Cooper: She never wanted to be 'Roe'

Norma McCorvey, center, was the plaintiff "Roe" in the Supreme Court case Roe v. Wade that led to the permitting of legal abortion, but she for nearly 20 years has said joining the case was a big mistake.
Norma McCorvey, center, was the plaintiff "Roe" in the Supreme Court case Roe v. Wade that led to the permitting of legal abortion, but she for nearly 20 years has said joining the case was a big mistake.

The most important aspect of Norma McCorvey's life was never going to be the most consequential.

As the initially reluctant plaintiff in the Roe v. Wade Supreme Court decision that conflated the right to privacy found in the Constitution with a right for women to abort a child, the Texas woman - who died at age 69 Saturday - later called her work to help make abortion legal the "biggest mistake" in my life.

McCorvey's change of heart occurred after she became a born-again Christian, but that part of her story was always going to be buried by those who believed the decision liberated women. The Washington Post, for instance, first made a vague reference to her reevaluation in the seventh paragraph of her obituary, and the New York Times made a similar nonspecific reference to it in the fourth paragraph of its recounting of her life.

Years after the 1973 court decision, the Louisiana native outed herself as "Jane Roe" and began to work in the pro-abortion movement. Celebrated by women who were delighted to have a legal "out" for their risky sexual behavior, she even took a job at a Dallas abortion clinic.

That's where the doubts began to creep in. McCorvey saw abortion being used for birth control, a charge critics had predicted after the Supreme Court decision. She also took in the lack of professional counseling for those women who were ambivalent about whether they really wanted an abortion, a decision many thousands of women then and now regret after the fact.

In time, she began to talk to the national president of the anti-abortion group Operation Rescue, a man she had previously ridiculed. Eventually, she quit her job at the abortion clinic, was baptized by the anti-abortion group leader and joined Operation Rescue.

"I am dedicated to spending the rest of my life undoing the law that bears my name," she told a Senate panel in 1998. "I would like nothing more than to have this law overturned."

By that time, abortions were on the wane because women were recognizing the horror of ending a human life, were seeing the earlier and earlier viability of children, and were increasingly using abortion drugs.

Ironically, McCorvey never aborted the child that caused her to sign on to the case that made abortion legal. Although she had wanted to, Texas laws at the time prevented her from doing so. The child, a girl, was born in 1970 and adopted, as her second child had been. Her first was raised by McCorvey's mother.

After agreeing to become "Roe" - though she claimed she did not read the affidavit - in what became a class-action suit, she was told she would not have to give a deposition or appear in court. Indeed, she heard about the Supreme Court decision by reading about it in the newspaper. Nevertheless, even before she regretted becoming the plaintiff, she said the decision didn't do her any good.

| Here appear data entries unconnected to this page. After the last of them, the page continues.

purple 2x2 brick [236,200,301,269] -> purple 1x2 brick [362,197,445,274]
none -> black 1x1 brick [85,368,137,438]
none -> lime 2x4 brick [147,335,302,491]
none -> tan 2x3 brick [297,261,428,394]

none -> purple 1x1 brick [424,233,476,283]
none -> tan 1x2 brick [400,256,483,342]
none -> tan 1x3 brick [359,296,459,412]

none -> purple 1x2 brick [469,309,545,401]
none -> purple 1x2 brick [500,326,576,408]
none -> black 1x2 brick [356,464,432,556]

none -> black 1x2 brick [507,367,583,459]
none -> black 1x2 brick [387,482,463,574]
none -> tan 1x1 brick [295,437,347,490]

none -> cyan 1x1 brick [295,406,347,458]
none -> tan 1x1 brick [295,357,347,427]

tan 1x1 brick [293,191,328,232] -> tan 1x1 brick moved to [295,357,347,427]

For many years, McCorvey told all who would listen that she had become pregnant with her third child as the result of a rape. She later recanted that charge, saying - years before her conversion to Christianity - she had become pregnant during a relationship in Dallas "through what I thought was love."

She also described - to the New York Times in 1994 - how she believed she was used by one of her attorneys, Sarah Weddington.

"Sarah sat right across the table from me at Columbo's pizza parlor, and I didn't know until two years ago that she had had an abortion herself," McCorvey said. "When I told her then how desperately I needed one, she could have told me where to go for it. But she wouldn't because she needed me to be pregnant for her case.

"Sarah saw these cuts on my wrists, my swollen eyes from crying," she said, "the miserable person sitting across from her, and she knew she had a patsy. She knew I wouldn't go outside of the realm of her and Linda (Coffee, the other attorney in her original case against Texas). I was too scared. It was one of the most hideous times of my life."

McCorvey's conversion to the pro-life movement never sat well with the other side, despite an estimated 58 million legal abortions having been performed. To denigrate her, they made comments about her "ignorance" and her just wanting attention.

Undaunted, she joined the Catholic Church, participated in anti-abortion rallies, petitioned the high court to overturn Roe v. Wade, and was arrested for disrupting the Senate confirmation hearings on strong abortion supporter Sonia Sotomayer to the Supreme Court in 2009.

McCorvey, a ninth-grade dropout, didn't have much of a life growing up, with an abandoned father, a mother who beat her and a marriage at 16, and later drug abuse, alcoholism and attempted suicide. But, courageously, she ultimately saw through the fog of being misused by a national movement and to the importance of every life - and the need to preserve it.